Traditional healing rituals in many parts of the world seem to derive from a model of cyclical renewal provided in the 1st instance by menstruation. Health is seen as dependent upon a correct balance between polar opposite states, e.g. "heat" and "cold", "dryness" and "wetness." Nature seems to achieve such balance by alternating regularly between opposite states such as night and day, wet season and dry. One such cycle is that of the moon, which figures heavily in the rebirth ideology of Australia, where the Moon character is associated with characters who, in mythology, elected or were permitted to be reborn (hence waxing and waning). Humankind is associated with a character in all of the moon-myths who elected or was forced to die permanently. Shamans in Australia are individuals who have gone through a symbolic death and rebirth, and who are therefore competent to heal. The logic of healing rites is that humans, too, should be able to move through "death" to "new life" by keeping closely in tune with wider rhythms of renewal. It is argued here that women should achieve this by menstruating in synchrony with the moon, which periodically "dies" and is "reborn." Among the California Yurok, menstruation is for women a period of formidable personal power, optimally in phase with the moon and around which husbands should organize their lives. Amazon Indian mythology shows striking similarities to Australian. The earth with its seasons is thought to have its own moontime links as humans do. Cycles are considered necessary not only cosmically, but also to individuals, inducing men to attempt to imitate the cleansing effect of menstruation.

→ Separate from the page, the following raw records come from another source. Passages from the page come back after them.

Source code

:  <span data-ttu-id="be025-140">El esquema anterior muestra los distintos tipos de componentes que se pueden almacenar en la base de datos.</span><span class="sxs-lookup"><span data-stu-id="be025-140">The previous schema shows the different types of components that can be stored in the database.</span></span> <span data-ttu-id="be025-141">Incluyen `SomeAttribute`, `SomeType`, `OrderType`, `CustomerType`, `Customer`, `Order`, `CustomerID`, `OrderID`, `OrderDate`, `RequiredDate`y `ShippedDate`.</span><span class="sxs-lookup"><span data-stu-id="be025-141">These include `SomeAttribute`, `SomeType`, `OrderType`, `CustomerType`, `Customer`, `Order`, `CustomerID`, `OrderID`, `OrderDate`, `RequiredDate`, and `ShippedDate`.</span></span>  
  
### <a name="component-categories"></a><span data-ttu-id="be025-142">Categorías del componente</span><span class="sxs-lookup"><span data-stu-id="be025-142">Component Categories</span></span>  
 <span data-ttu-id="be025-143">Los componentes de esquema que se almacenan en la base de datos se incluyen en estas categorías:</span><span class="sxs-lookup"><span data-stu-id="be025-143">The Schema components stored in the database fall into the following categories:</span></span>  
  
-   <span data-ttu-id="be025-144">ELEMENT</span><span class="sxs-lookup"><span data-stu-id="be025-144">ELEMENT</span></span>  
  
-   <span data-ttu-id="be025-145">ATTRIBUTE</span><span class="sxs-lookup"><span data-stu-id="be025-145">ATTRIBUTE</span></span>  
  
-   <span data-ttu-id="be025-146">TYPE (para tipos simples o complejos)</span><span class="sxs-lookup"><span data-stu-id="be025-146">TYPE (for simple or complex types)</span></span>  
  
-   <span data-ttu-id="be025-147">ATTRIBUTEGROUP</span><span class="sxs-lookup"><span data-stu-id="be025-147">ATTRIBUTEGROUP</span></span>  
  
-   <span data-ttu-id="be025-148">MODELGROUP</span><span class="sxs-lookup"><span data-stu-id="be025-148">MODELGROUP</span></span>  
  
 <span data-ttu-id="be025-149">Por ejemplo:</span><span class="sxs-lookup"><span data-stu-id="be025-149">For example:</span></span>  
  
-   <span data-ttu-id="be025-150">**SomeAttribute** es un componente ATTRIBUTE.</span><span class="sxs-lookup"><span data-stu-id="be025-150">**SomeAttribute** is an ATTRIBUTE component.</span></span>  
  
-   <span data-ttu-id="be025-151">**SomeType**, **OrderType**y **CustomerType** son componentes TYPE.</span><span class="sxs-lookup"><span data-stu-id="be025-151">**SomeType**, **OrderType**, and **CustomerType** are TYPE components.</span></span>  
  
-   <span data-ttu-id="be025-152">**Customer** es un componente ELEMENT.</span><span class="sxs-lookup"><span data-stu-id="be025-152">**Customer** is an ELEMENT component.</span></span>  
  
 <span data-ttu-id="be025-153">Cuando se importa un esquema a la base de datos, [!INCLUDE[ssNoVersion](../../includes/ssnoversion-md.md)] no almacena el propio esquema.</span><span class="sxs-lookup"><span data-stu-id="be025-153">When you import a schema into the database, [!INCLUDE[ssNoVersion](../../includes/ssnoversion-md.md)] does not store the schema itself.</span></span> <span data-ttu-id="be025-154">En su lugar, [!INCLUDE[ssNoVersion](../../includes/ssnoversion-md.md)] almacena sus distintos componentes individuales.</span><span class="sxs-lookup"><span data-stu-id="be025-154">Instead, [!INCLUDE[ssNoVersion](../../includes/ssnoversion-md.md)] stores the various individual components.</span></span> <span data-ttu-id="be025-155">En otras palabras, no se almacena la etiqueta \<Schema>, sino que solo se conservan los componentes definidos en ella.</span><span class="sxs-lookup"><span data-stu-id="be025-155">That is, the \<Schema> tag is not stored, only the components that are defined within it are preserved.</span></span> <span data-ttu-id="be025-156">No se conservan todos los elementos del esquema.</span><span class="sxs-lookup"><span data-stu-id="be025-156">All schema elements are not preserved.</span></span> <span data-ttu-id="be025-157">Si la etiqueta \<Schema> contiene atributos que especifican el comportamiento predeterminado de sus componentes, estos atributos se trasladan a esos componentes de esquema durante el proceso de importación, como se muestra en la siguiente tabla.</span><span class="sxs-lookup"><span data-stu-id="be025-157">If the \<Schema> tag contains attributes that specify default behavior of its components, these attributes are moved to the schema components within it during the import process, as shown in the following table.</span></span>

Women heal women: spirit possession and sexual segregation in a Muslim society.

In the Moslem Northern Sudan, persons suffering from spirit possession have recourse to healing cult groups. They are prominently led by women in this area. Sexual segregation and sexual asymmetry are prominent features of Northern Sudanese society. Women's sexuality and fertility are powerful and polluting, carrying with them the danger of dishonor and needing to be controlled and directed to their "proper" social ends by men. Men pay for their daughters' infibulation, retain the right to dispose of them in marriage, honor their wives after childbirth, and claim children of the union for their patriline. Normally, a woman's only source of status is through her father's and then her husband's patriline. In the latter she becomes important only by contributing sons. However, it is women who actually practice infibulation and who keep firmly within their hands all the ritual surrounding vital stages of their life cycle. Throughout, women symbolically assert the fundamental nature of their reproductive power. The healing cult of the zar fits into this symbolic system with its woman-centered, woman run curative ritual. The female leader of the cult group is often the antithesis of what normally determines the status of a Sudanese woman: descended of slaves or the lower classes, divorced (often willingly), widowed, or childless, independent and apt to receive strangers at home or visit themselves. They have risen above the normal requirements and are turned to by other women attempting to come to terms with their own. In zar, as in other life-cycle rituals, women are reaffirming their social importance, forcing men to acknowledge publicly that the basis of their society rests upon female reproductive power.